Aux manettes de la fabuleuse Cordonnerie, œuvrent deux artistes en parfaite synergie. Créant d’abord un film auquel ils donnent ensuite vie sur scène, par la musique, les dialogues et les bruitages, ils ont inventé un genre en soi où la fabrique crée le sens autant que l’histoire. En vingt ans de compagnie, le style s’affranchit un peu plus à chaque nouvelle création du postulat de départ. Réveiller les contes d’autrefois pour y questionner le monde d’aujourd’hui ? Plus ça va, plus ils s’échappent du cadre…

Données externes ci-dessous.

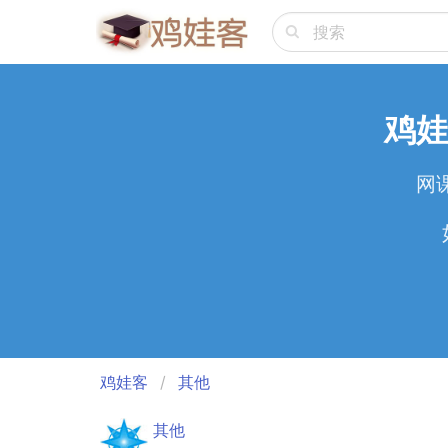
鸡娃
网
鸡娃客
其他
其他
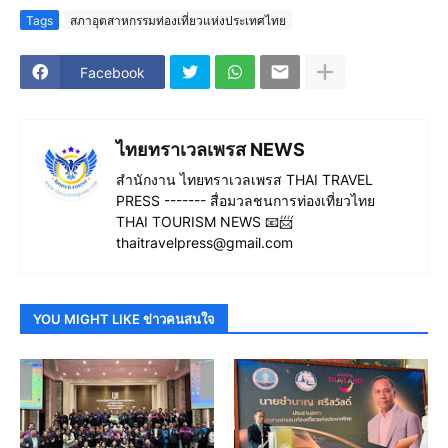
Tags
สภาอุตสาหกรรมท่องเที่ยวแห่งประเทศไทย
Facebook
ไทยทราเวลเพรส NEWS
สำนักงาน ไทยทราเวลเพรส THAI TRAVEL
PRESS ------- สื่อมวลชนการท่องเที่ยวไทย
THAI TOURISM NEWS 📧📨
thaitravelpress@gmail.com
YOU MIGHT LIKE ข่าวคนสนใจ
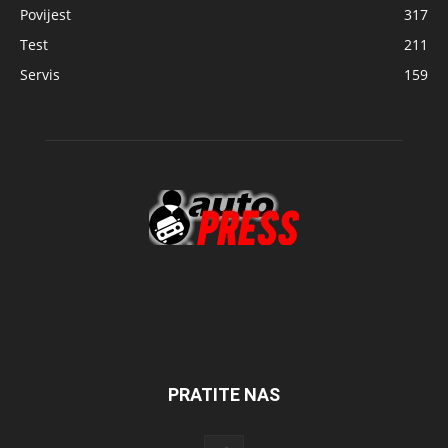
Povijest
317
Test
211
Servis
159
PRATITE NAS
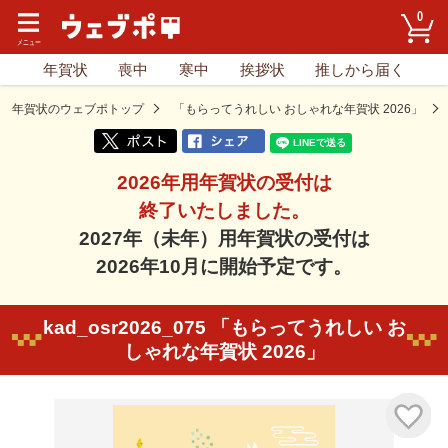
0
年賀状
喪中
寒中
挨拶状
推しから届く
年賀状のウェブポトップ
「もらってうれしい おしゃれな年賀状 2026」
2026年用年賀状の受付は
終了いたしました。
2027年（未年）用年賀状の受付は
2026年10月に開始予定です。
kad_osr2026_075 「もらってうれしい お
しゃれな年賀状 2026」
気に入り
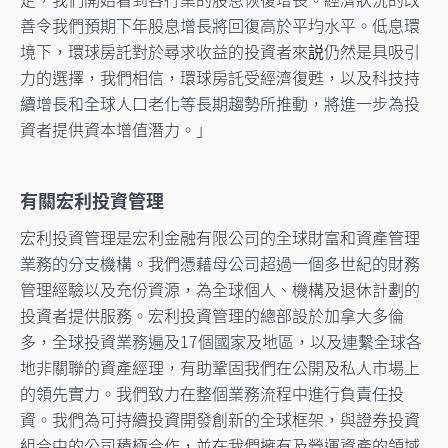
善令我們預期下年股息增長將回復高於平均水平。低息環
境下，環球房託對於尋求收益的投資者來説仍然是具吸引
力的選擇，我們相信，環球房託受經濟復甦，以及科技持
續增長和全球人口老化等長期趨勢所推動，將進一步為投
資者提供資本增值潛力。」
有關宏利投資管理
宏利投資管理是宏利金融有限公司的全球財富和資產管理
業務的分支機構。我們憑藉母公司超過一個多世紀的財務
管理經驗以及充份資源，為全球個人、機構及退休計劃的
投資者提供服務。宏利投資管理的總部設於加拿大多倫
多，全球投資業務遍及17個國家及地區，以及連繫全球各
地非關聯的資產經理，有助鞏固我們在公開及私人市場上
的領先實力。我們致力在整個業務流程中進行負責任投
資。我們為可持續投資開發創新的全球框架，與證券投資
組合中的公司積極合作，並在我們擁有及營運資產的領域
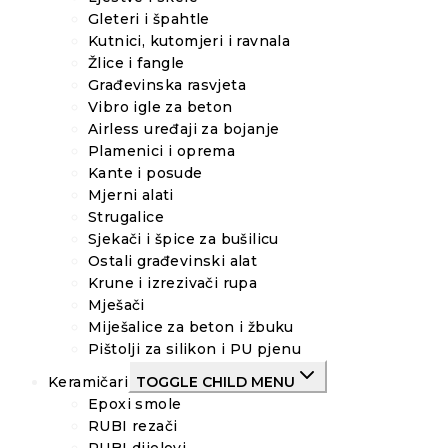
Gleteri i špahtle
Kutnici, kutomjeri i ravnala
Žlice i fangle
Građevinska rasvjeta
Vibro igle za beton
Airless uređaji za bojanje
Plamenici i oprema
Kante i posude
Mjerni alati
Strugalice
Sjekači i špice za bušilicu
Ostali građevinski alat
Krune i izrezivači rupa
Mješači
Miješalice za beton i žbuku
Pištolji za silikon i PU pjenu
Keramičari
TOGGLE CHILD MENU
Epoxi smole
RUBI rezači
RUBI dijelovi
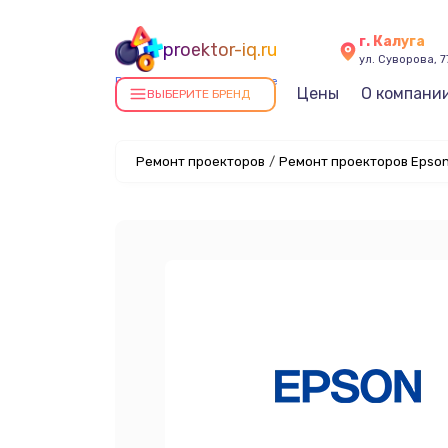
г. Калуга
proektor-iq.ru
ул. Суворова, 7
Ремонт проекторов в Калуге
Цены
О компани
ВЫБЕРИТЕ БРЕНД
Ремонт проекторов
/
Ремонт проекторов Epson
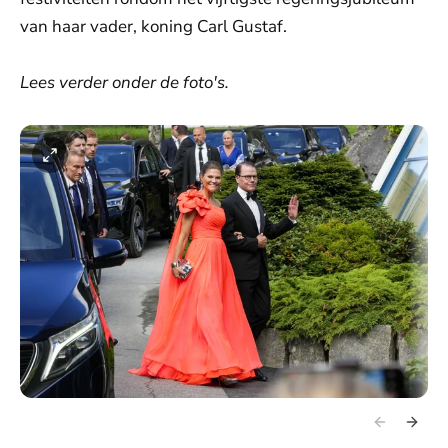
van haar vader, koning Carl Gustaf.
Lees verder onder de foto's.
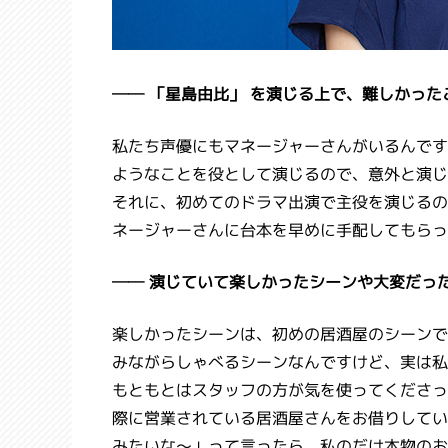
── 「星島由比」 を演じる上で、難しかっ
私たち声優にもマネージャーさんがいるんです
ようなことを役として演じるので、意外と演じ
それに、初めてのドラマ出演で主役を演じるの
ネージャーさんに台本を早めに手配してもらっ
── 演じていて楽しかったシーンや大変だっ
楽しかったシーンは、初めの居酒屋のシーンで
みながらしゃべるシーンなんですけど、実は私
もともとはスタッフの方が気を使ってくださっ
際に営業されている居酒屋さんをお借りしてい
みたいな～」って言ったら、私のだけ本物のお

Comme son nom ne l’indique pas, La Cordonnerie, c’est d’abord une affaire de rencontre, de rapports, de dialogue. Rencontre entre une femme et un homme. Aux manettes de la compagnie, sur la scène et dans les scénarios qu’ils écrivent, Métilde Weyergans et Samuel Hercule, qui font tout ensemble, racontent presque toujours des histoires de rencontres amoureuses. Rencontre aussi entre deux univers, celui de textes classiques, de contes, connus de tous, et du monde contemporain à l’aune duquel ils revisitent les premiers. Rencontre enfin entre deux arts, le théâtre et le cinéma, qui s’articulent parfaitement chez eux, par l’entremise de la musique et du son mais aussi du jeu des acteurs, dans un rapport de temporalités que les deux artistes ne cessent d’interroger.
Tout cela compose les contours d’une aventure artistique singulière qui a démarré il y a près de vingt ans, dans l’arrière-boutique d’une ancienne cordonnerie de Lyon, et qui affiche au compteur une dizaine de « ciné-spectacles ». Mais voici qu’avec Le Voyage fantôme, performance sur le Canal de l’Ourcq créée en septembre 2022, l’un et l’autre s’échappent du cadre millimétré du film pour inviter autrement le réel dans la fiction. Expérience unique possiblement reconfigurable dans d’autres paysages ? Début d’une nouvelle histoire ? Le décalage permet d’envisager autrement le parcours de La Cordonnerie qui, depuis un bout de temps, déborde du cadre « jeune public » où les programmateurs l’avaient un peu trop hâtivement rangée.